Quoted passage:
- Opening Delimiter -
Could Utah lure away productions from Hollywood?

Filming of "Horizon: An American Saga - Chapter 1," produced by Warner Bros. (2024). The film was partially supported by the Utah Motion Picture Incentive Program.
Gone are the days when all films were shot, directed, edited and produced in Los Angeles, the home of Hollywood.
California Gov. Gavin Newsom is trying hard not to let L.A. lose its status as a globally known entertainment hub.
“It’s on life support,” he told reporters in May. “We need to step things up, and this is all part and parcel of economic recovery, economic growth.”
Many factors contributed to the trend of Hollywood’s slow demise, from the writers’ and actors’ strikes in 2023 to the streaming industry’s hostile takeover of the world of entertainment. L.A. is also more expensive compared to other film hubs like Georgia and New Jersey that also offer tax credits alongside cheaper labor.
Three weeks ago, Newsom more than doubled the film and TV tax credit program in California from $330 million to $750 million a year. He also awarded a total of $1.1 billion to 16 new shows at a time when the state is struggling with a $12 billion budget deficit.

It will be a while before this increased funding bears any fruit. In the meantime, other states across the U.S. are attempting to lure away more projects by offering the film industry similar tax incentives.
In late June, Gov. Greg Abbott allowed for the passage of a bill that increased the state’s film tax credit from $200 million every two years to $300 million.
As The Ankler notes, Texas isn’t “in the same league as” other production hubs, like California or New York.
But it will “occupy a second tier of states, including Louisiana and Pennsylvania, where subsidies are significant enough to consistently attract production.”
So, where does Utah fit in?
What’s Utah’s film tax credit like?
The Beehive State’s tax credit isn’t as sizable as that of California or even Texas. But the state has benefited from it, according to the Utah Film Commission, managed by the governor’s office.
- Closing Delimiter -
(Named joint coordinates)
- Opening Delimiter -
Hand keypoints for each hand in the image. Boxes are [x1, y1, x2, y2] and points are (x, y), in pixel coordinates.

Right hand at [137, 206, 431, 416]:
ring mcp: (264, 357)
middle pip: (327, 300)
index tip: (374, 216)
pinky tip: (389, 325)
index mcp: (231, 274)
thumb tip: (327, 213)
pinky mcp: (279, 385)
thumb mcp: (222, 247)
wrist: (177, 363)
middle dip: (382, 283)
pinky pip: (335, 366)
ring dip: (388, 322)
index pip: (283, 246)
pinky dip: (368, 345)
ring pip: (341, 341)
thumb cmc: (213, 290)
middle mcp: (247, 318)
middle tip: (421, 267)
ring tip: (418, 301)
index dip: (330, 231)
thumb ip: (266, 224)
- Closing Delimiter -
- Opening Delimiter -
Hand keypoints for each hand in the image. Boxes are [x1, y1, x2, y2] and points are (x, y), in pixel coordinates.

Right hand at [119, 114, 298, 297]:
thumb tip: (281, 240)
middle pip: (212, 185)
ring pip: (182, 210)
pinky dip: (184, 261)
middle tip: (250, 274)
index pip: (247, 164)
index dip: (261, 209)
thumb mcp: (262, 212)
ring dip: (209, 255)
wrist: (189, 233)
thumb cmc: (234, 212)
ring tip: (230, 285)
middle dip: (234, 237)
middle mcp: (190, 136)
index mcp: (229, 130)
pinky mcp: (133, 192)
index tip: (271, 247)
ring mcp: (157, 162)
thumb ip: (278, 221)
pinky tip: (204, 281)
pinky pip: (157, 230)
- Closing Delimiter -
- Opening Delimiter -
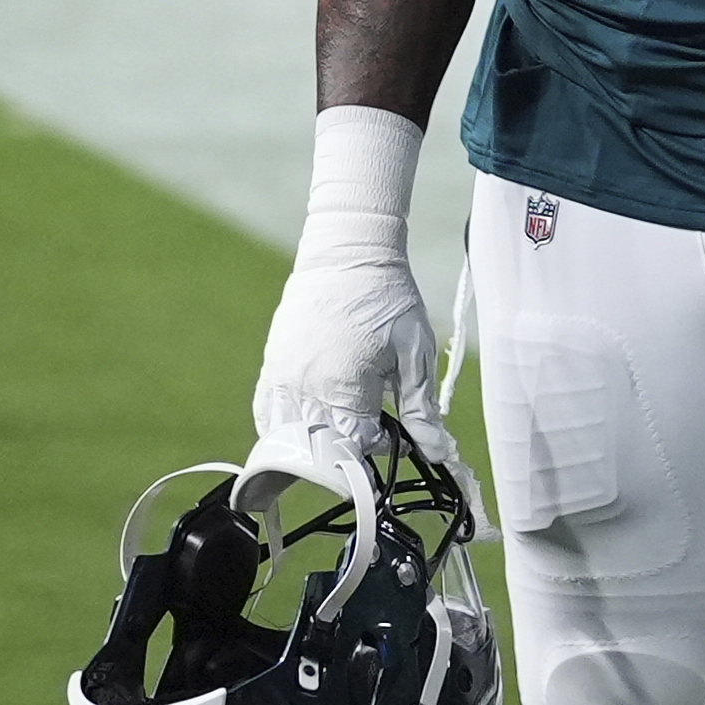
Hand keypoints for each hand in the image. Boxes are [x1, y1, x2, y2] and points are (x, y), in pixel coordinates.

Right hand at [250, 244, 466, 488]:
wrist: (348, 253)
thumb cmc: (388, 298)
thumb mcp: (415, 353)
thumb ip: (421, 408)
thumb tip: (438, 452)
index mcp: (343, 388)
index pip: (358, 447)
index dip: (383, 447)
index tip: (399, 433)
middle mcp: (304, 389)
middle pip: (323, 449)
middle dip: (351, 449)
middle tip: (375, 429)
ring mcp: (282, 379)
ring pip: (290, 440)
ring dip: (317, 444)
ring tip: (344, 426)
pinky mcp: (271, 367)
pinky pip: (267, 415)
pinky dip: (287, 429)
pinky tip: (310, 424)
- Closing Delimiter -
Questions:
1) Translate this sentence from the film tax credit article into Spanish: "Gone are the days when all films were shot, directed, edited and produced in Los Angeles, the home of Hollywood."
2) According to the film tax credit article, what yearly amount did Newsom raise California's film and TV tax credit program to?
3) Please print the film tax credit article above from "It will be a" up to and including "the governor’s office.".

Answers by item number:
1) Atrás quedaron los días en que todas las películas se filmaban, dirigían, editaban y producían en Los Ángeles, la sede de Hollywood.

2) $750 million a year.

3)
It will be a while before this increased funding bears any fruit. In the meantime, other states across the U.S. are attempting to lure away more projects by offering the film industry similar tax incentives.
In late June, Gov. Greg Abbott allowed for the passage of a bill that increased the state’s film tax credit from $200 million every two years to $300 million.
As The Ankler notes, Texas isn’t “in the same league as” other production hubs, like California or New York.
But it will “occupy a second tier of states, including Louisiana and Pennsylvania, where subsidies are significant enough to consistently attract production.”
So, where does Utah fit in?
What’s Utah’s film tax credit like?
The Beehive State’s tax credit isn’t as sizable as that of California or even Texas. But the state has benefited from it, according to the Utah Film Commission, managed by the governor’s office.